Anecdotally, I’ve felt somewhat punished at retail stores like Walmart, where some products are locked away. I’ve noticed more items are getting that treatment. At my local Walmart, locked-up items now include batteries and makeup in addition to products that have more typically been locked away, like contraceptives and alcohol.

If you’re not familiar with this practice, a customer must push a button and wait for an employee unlock the case holding the product. In some cases, the item is then taken by the employee to the register, where the customer can pay for it. In those situations, the customer does not touch the product until it’s paid for.

Using my own example, theft was not prevented through this practice. Rather, I was slightly inconvenienced by having to go through additional steps to procure the product. I was going to pay for it either way.

Loss prevention, in this example, is getting in the way of customer experience. It’s caused me to think twice about whether I need the item in the first place, as I’d prefer not to interface with the additional steps. It’s also fueled a continued push for me to prefer curb-side pickup, where my items are selected and paid for online and brought to my vehicle outside the store.

Walmart is getting my sale either way, so it’s a bit of a wash.
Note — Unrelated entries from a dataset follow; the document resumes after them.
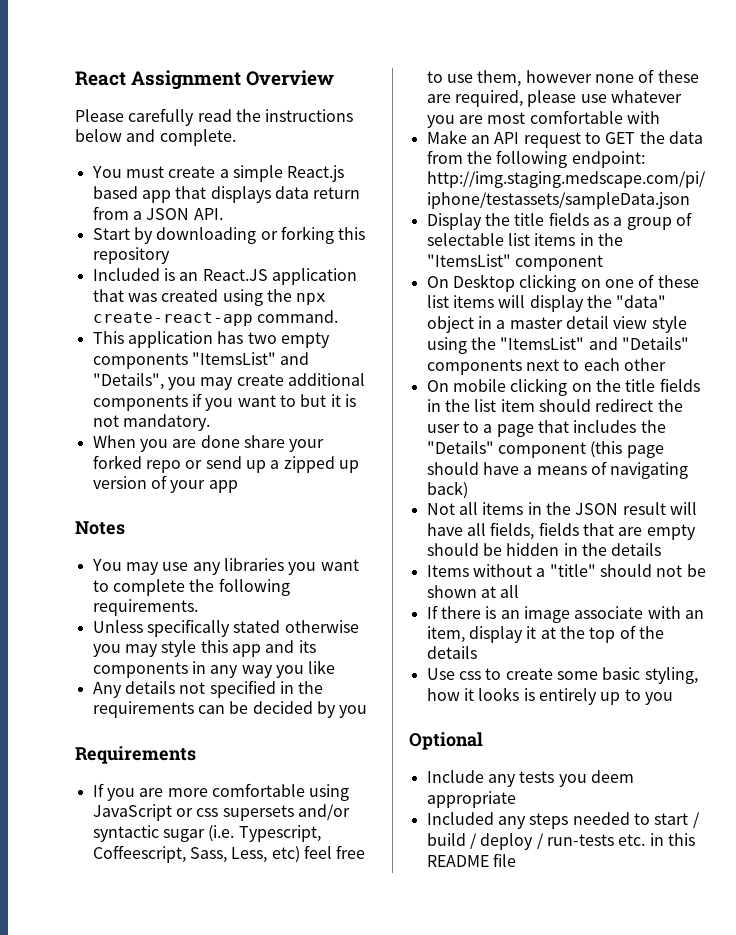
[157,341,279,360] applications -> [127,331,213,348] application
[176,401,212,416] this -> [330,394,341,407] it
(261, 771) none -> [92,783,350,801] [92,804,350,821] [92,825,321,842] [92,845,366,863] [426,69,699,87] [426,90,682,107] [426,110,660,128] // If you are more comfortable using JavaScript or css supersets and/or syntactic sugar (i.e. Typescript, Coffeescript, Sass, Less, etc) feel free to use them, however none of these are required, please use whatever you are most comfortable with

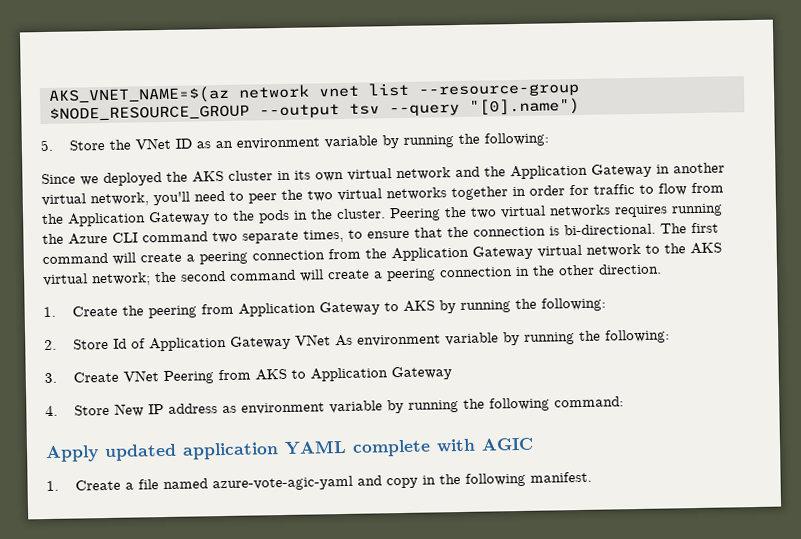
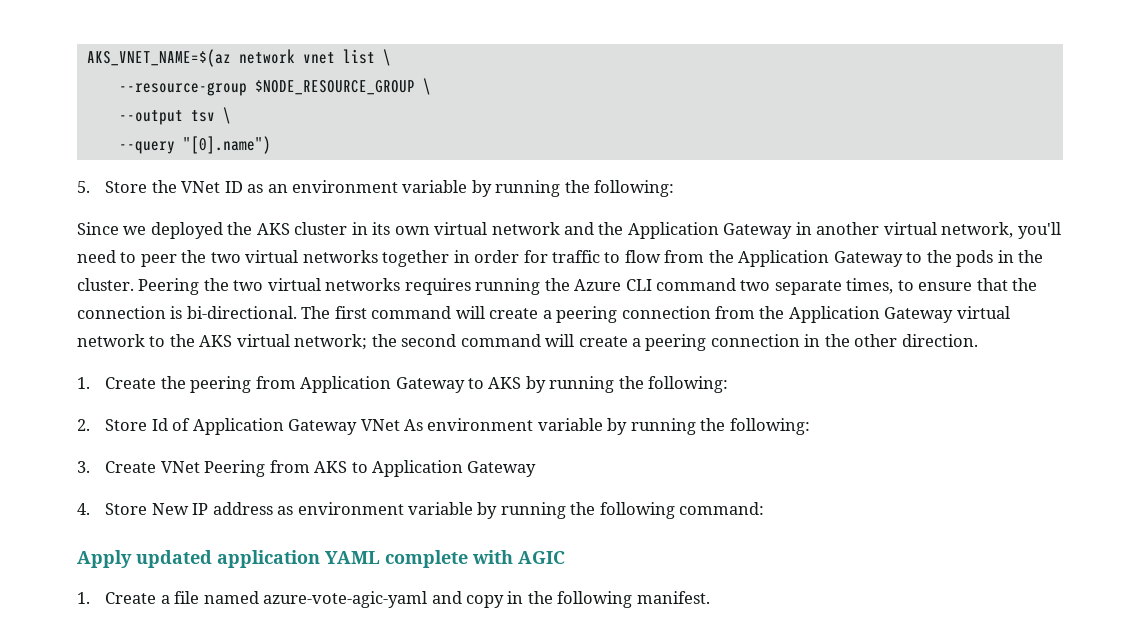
(410, 89) none -> [382,49,391,66] \ //
(250, 112) none -> [422,78,431,95] \ //
(380, 109) none -> [222,107,231,124] \ //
I’m not naive enough to think that loss prevention is completely invalid, and the data certainly makes a case for it. Walmart recorded retail theft of an estimated $6.5 billion in 2023, up from $6.1 billion in 2022 and $3 billion in 2021, according to an April InvestorPlace article.
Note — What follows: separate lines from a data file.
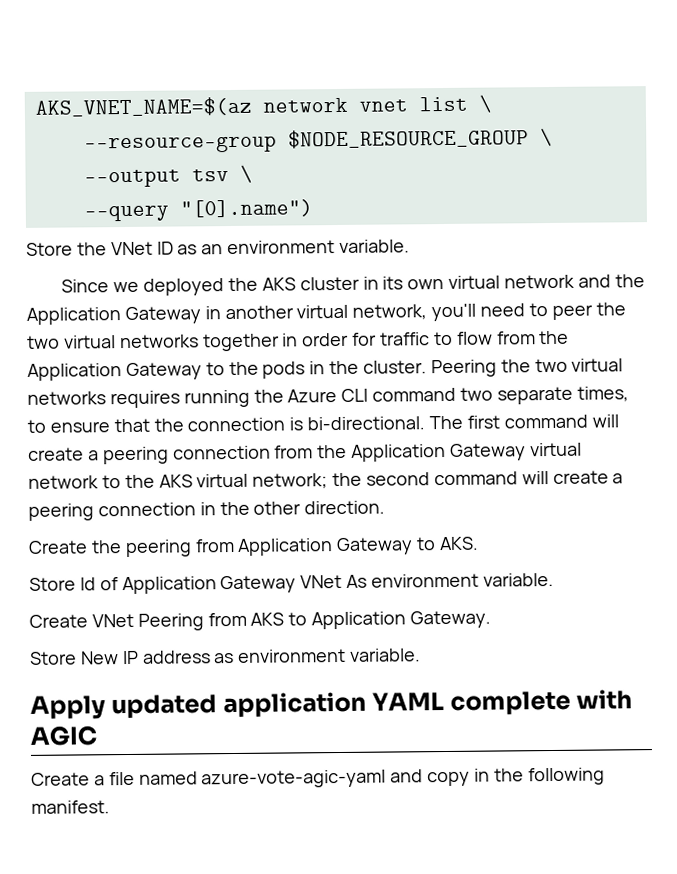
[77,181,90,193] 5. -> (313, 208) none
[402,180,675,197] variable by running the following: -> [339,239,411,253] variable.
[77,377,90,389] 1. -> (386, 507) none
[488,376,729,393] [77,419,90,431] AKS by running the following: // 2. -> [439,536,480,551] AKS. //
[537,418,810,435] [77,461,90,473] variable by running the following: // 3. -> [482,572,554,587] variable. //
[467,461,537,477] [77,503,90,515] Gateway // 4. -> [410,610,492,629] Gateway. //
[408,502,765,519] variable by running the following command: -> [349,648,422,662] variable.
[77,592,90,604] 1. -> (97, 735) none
Some customers, as suggested by a summer 2023 article in Distractify, have indicated that loss-prevention methods at retailers are driving customers away. The article gathers anecdotal evidence where customers say they no longer shop at Walmart due to these strategies. The loss of those customers’ dollars hurt the bottom line, too.

Taken to one logical extreme, one could say that loss-prevention strategies rely on unfair collective punishment methods. Meaning, well-intentioned customers are punished for the acts of the few. And while the few are stealing billions of dollars’ worth of goods from stores like Walmart, per the InvestorPlace article, there is certainly a cost down the line if paying customers decide to stop shopping at a retailer because the experience doesn’t work for them anymore.

It leaves me wondering if there’s a middle ground that takes into account both loss prevention and customer experience. I’m sure Walmart and its peers are constantly working on the line between the two.

For me, online shopping is that middle ground. While not without its own issues, online shopping removes some questions surrounding loss prevention from the equation entirely. If I’m not present in a store, I don’t have to deal with its loss-prevention strategies.

I do wonder if this mindset shift adversely impacts smaller retailers by association. Or if customers who cannot shop online will have to bear the brunt of the tactics used to stop theft.

I suspect that this conversation will continue, and there will be more inconveniences for well-meaning shoppers in the meantime. I’m hopeful that a better solution is on the horizon.